By Jonathan Polon on 10/30/2015

Traffic fatalities in the United States have been plummeting for years, a major victory for regulation (strict drunken driving laws have helped) and auto innovation (we have safer cars). But that progress obscures a surprising type of inequality: The most disadvantaged are more likely — and have grown even more likely over time — to die in car crashes than people who are well-off.

New research by Sam Harper, Thomas J. Charters and Erin C. Strumpf, published in the American Journal of Epidemiology, finds that improvements in road safety since the 1990s haven't been evenly shared. The biggest declines in fatalities have occurred among the most educated. As for people 25 and older with less than a high school diploma, fatality rates have actually increased over time, bucking the national trend:

 

The underlying issue here is not that a college degree makes you a better driver. Rather, the least-educated tend to live with a lot of other conditions that can make getting around more dangerous. They own cars that are older and have lower crash-test ratings. Those with less education are also likely to earn less and to have the money for fancy safety features such as side airbags, automatic warnings and rear cameras.

The number of trauma centers, the researchers point out, has also declined in poor and rural communities, which could affect the health care people have access to after a collision. And poor places suffer from other conditions that can make the roads themselves less safe. In many cities, poor communities lack crosswalks over major roads.

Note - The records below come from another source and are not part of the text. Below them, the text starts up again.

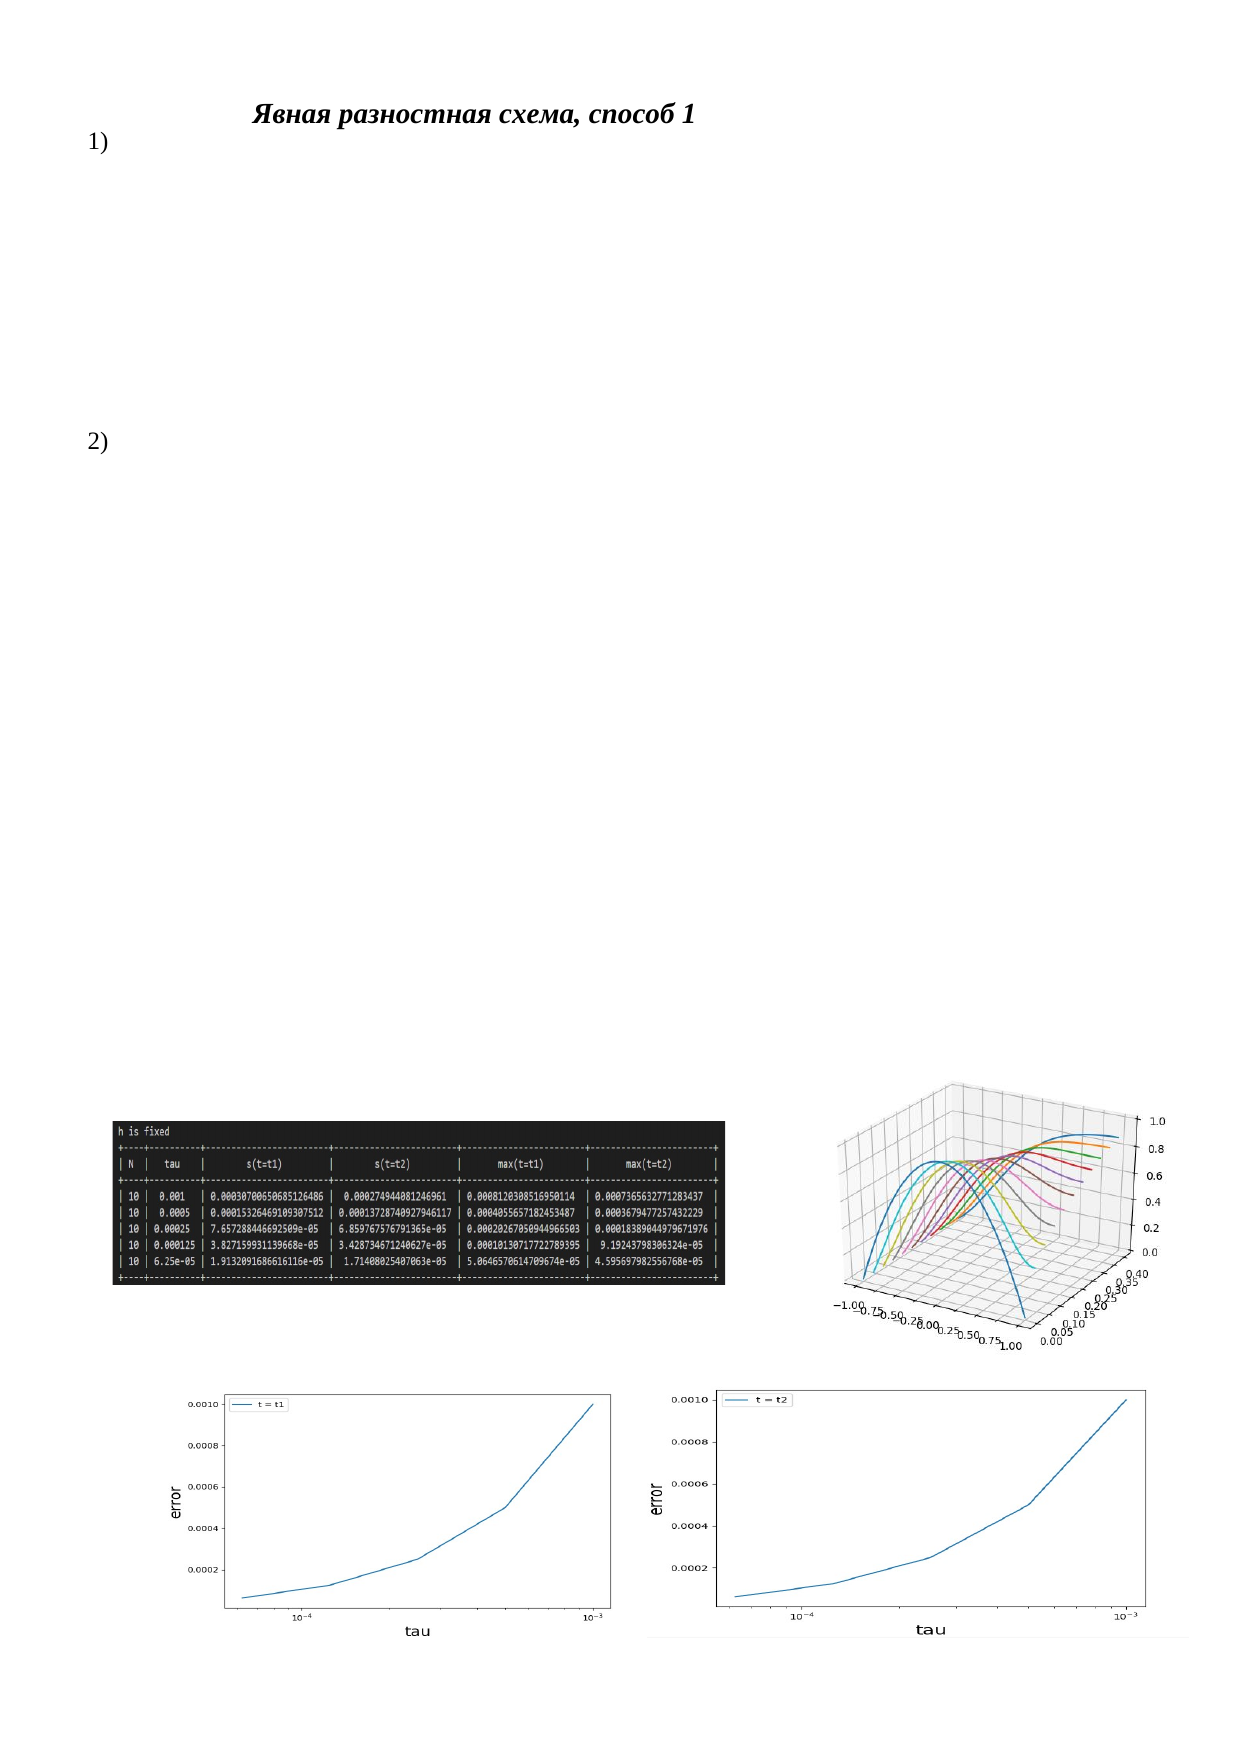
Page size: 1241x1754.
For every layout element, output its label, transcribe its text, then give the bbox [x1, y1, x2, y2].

text 1) [87, 129, 1197, 154]
picture [112, 1121, 725, 1285]
text 2) [87, 429, 1197, 454]
picture [768, 1036, 1195, 1370]
text Явная разностная схема, способ 1 [252, 96, 1199, 129]
picture [168, 1371, 1189, 1638]
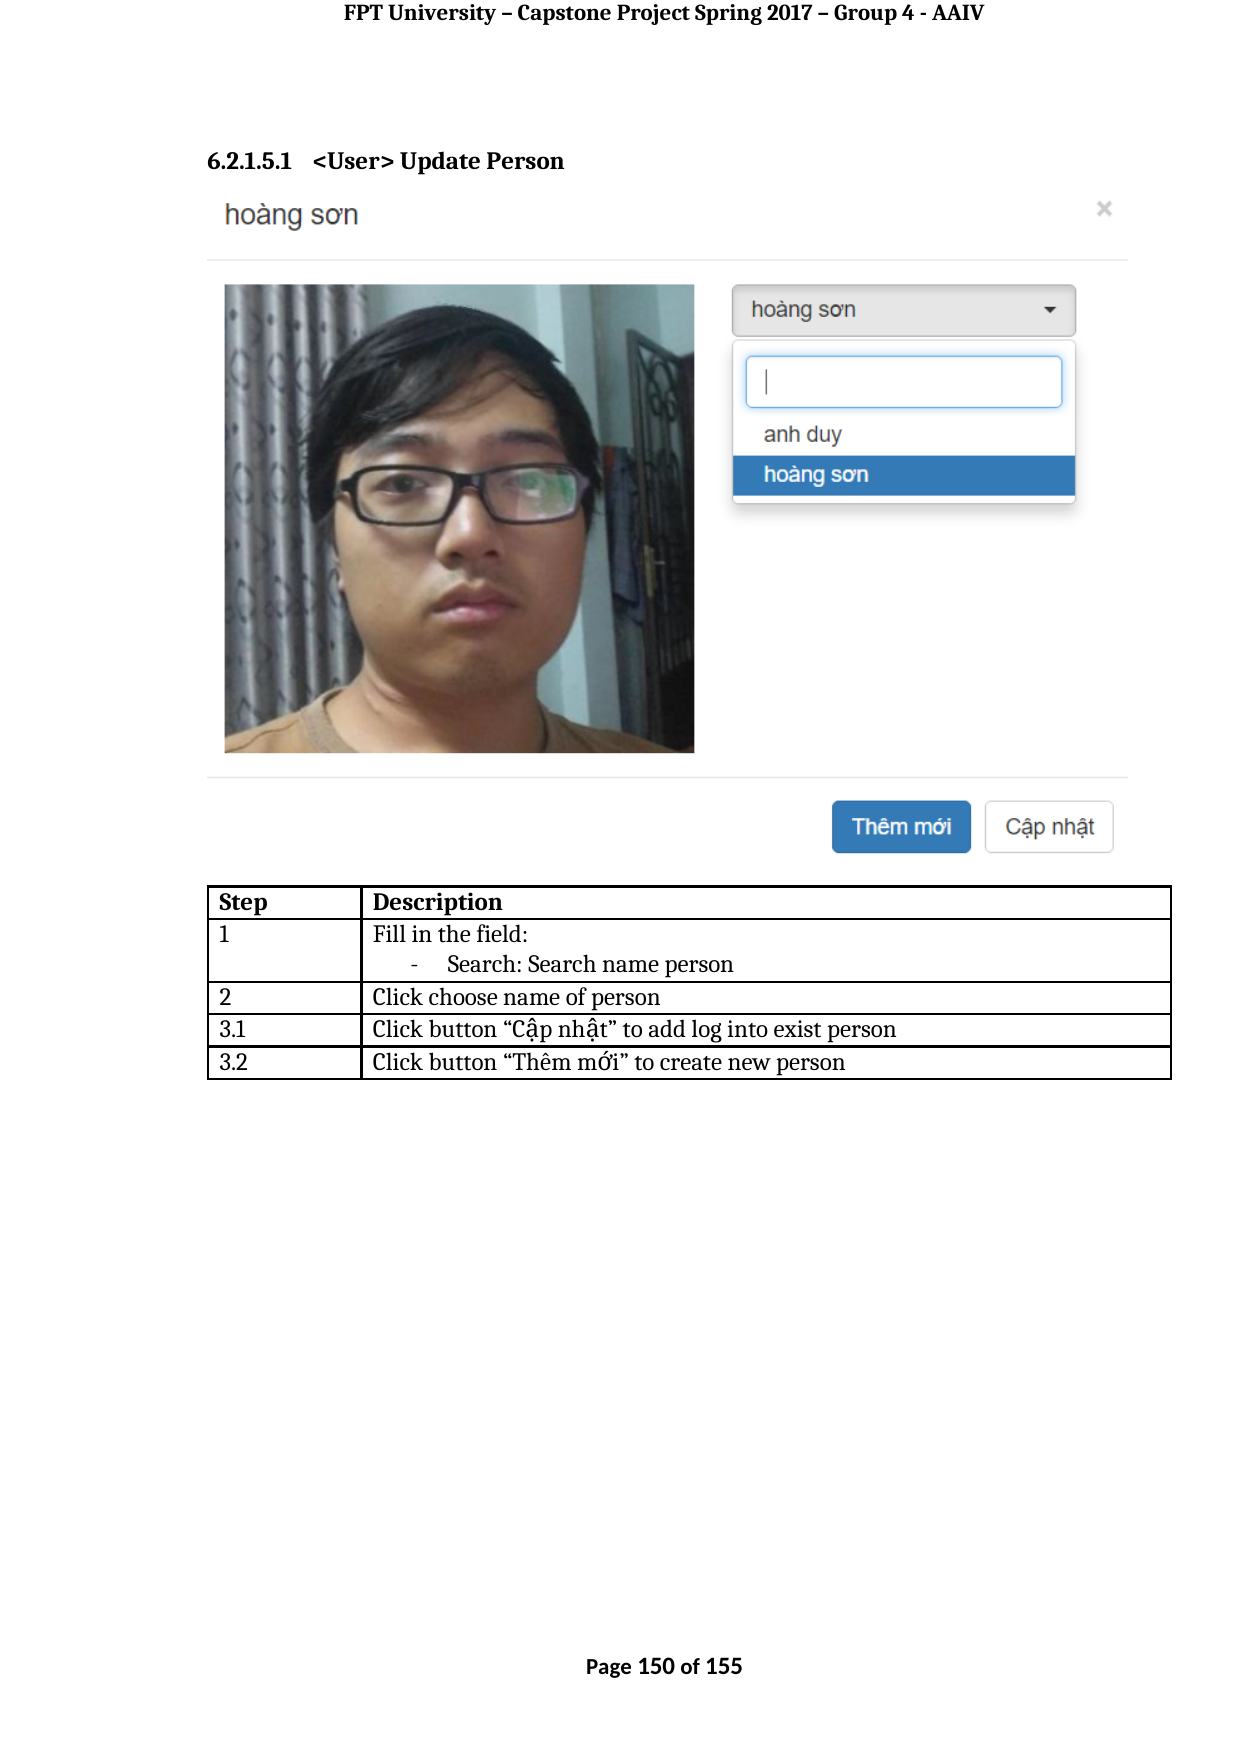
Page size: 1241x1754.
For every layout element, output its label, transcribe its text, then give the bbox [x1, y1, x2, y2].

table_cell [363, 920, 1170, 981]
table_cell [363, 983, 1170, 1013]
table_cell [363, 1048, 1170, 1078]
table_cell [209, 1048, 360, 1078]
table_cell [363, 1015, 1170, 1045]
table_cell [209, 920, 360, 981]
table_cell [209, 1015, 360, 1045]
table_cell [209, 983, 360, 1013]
picture [207, 177, 1129, 867]
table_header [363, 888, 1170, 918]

The residents who live there may have less political power to fight for design improvements like stop signs, sidewalks and speed bumps. As a result, pedestrian fatalities in particular are higher in poor communities.

"It's true that there are big differences in the quality of the residential environments that people have in terms of their risks of accidental death as pedestrians," Harper says.

The role of behavioral differences is murkier. Some studies show lower seat-belt use among the less-educated, but seat-belt use has also increased faster among that group over time, meaning socioeconomic differences there are narrowing. Data on alcohol use is also conflicting.

The chart above, based on National Center for Health Statistics data used by the researchers, captures miles traveled not just by car, but also bus or other motor vehicles (the poor are more likely to use transit, while the wealthy travel more by private car). The fatalities, though, also include the deaths of pedestrians and cyclists struck in car crashes.

In 1995, these death rates — adjusted for age, sex and race — were about 2.5 times higher for people at the bottom of the education spectrum than those at the top. By 2010, they were about 4.3 times higher. That means the inequality of traffic fatalities is getting worse, even as it looks nationwide as if our roads are getting safer.

As we increasingly fantasize about new technologies that will save us from our own driving errors — cars that will brake for us, or spot cyclists we can't see, or even take over all the navigation — we should anticipate that, at first, those benefits may mostly go to the rich.